Reviewer #3 (Public Review):

Summary:
Zhang and Lauder characterized both aerobic and anaerobic metabolic energy contributions in schools and solitary fishes in the Giant danio (Devario aequipinnatus) over a wide range of water velocities. By using a highly sophisticated respirometer system, the authors measure the aerobic metabolisms by oxygen uptake rate and the non-aerobic oxygen cost as excess post-exercise oxygen consumption (EPOC). With these data, the authors model the bioenergetic cost of schools and solitary fishes. The authors found that fish schools have a J-shaped metabolism-speed curve, with reduced total energy expenditure per tail beat compared to solitary fish. Fish in schools also recovered from exercise faster than solitary fish. Finally, the authors conclude that these energetic savings may underlie the prevalence of coordinated group locomotion in fish.

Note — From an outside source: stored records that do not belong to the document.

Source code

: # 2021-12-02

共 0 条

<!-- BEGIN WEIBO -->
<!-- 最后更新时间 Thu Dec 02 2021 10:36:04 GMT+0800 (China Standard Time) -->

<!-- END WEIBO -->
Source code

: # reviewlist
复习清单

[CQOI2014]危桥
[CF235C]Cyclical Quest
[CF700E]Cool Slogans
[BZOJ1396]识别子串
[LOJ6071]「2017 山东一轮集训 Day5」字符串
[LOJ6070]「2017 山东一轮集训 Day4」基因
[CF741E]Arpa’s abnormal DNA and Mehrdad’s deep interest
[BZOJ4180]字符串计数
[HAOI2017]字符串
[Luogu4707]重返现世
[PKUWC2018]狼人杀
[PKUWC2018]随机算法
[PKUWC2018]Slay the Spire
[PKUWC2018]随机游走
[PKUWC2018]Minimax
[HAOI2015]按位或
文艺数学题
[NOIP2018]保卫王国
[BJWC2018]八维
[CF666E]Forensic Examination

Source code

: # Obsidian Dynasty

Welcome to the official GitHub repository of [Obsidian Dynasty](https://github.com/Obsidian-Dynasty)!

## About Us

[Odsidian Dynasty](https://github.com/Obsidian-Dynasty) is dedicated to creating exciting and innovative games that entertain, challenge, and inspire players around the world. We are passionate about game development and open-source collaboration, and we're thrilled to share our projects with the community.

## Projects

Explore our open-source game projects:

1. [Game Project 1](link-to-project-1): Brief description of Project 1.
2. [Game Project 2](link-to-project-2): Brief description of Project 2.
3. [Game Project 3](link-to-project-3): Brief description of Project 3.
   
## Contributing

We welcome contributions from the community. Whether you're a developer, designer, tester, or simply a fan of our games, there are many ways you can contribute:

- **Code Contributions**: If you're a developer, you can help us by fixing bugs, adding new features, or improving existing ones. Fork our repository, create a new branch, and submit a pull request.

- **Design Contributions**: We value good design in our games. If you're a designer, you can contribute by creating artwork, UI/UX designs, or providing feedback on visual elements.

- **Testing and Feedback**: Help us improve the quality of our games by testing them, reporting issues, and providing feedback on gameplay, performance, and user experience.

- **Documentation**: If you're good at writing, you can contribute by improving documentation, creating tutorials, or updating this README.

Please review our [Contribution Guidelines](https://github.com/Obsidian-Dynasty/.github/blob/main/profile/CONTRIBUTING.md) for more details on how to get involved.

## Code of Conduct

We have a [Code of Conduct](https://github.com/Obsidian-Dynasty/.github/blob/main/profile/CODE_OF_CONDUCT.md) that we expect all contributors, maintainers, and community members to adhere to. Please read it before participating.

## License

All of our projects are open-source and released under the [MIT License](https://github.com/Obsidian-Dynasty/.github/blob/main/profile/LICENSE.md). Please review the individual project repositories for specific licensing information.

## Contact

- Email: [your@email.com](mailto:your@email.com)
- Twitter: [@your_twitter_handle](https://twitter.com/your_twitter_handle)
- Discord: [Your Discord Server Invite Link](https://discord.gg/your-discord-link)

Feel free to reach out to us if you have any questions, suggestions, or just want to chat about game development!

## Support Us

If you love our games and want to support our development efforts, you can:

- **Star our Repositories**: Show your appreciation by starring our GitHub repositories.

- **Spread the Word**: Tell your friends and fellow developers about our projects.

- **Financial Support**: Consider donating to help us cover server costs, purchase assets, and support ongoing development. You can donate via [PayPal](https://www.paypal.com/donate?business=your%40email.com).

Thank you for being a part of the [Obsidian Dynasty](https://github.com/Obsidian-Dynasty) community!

The conclusions of this paper are mostly well supported by data, but some aspects of methods and data acquisition need to be clarified and extended.

Strengths:
This work aims to understand whether animals moving through fluids (water in this case) exhibit highly coordinated group movement to reduce the cost of locomotion. By calculating the aerobic and anaerobic metabolic rates of school and solitary fishes, the authors provide direct energetic measurements that demonstrate the energy-saving benefits of coordinated group locomotion in fishes. The results of this paper show that fish schools save anaerobic energy and reduce the recovery time after peak swimming performance, suggesting that fishes can apport more energy to other fitness-related activities whether they move collectively through water.

Weaknesses:
Although the paper does have strengths in principle, the weakness of the paper is the method section. There is too much irrelevant information in the methods that sometimes is hard to follow for a researcher unfamiliar with the research topic. In addition, it was hard to imagine the experimental (respirometer) system used by the authors in the experiments; therefore, it would be beneficial for the article to include a diagram/scheme of that respiratory system.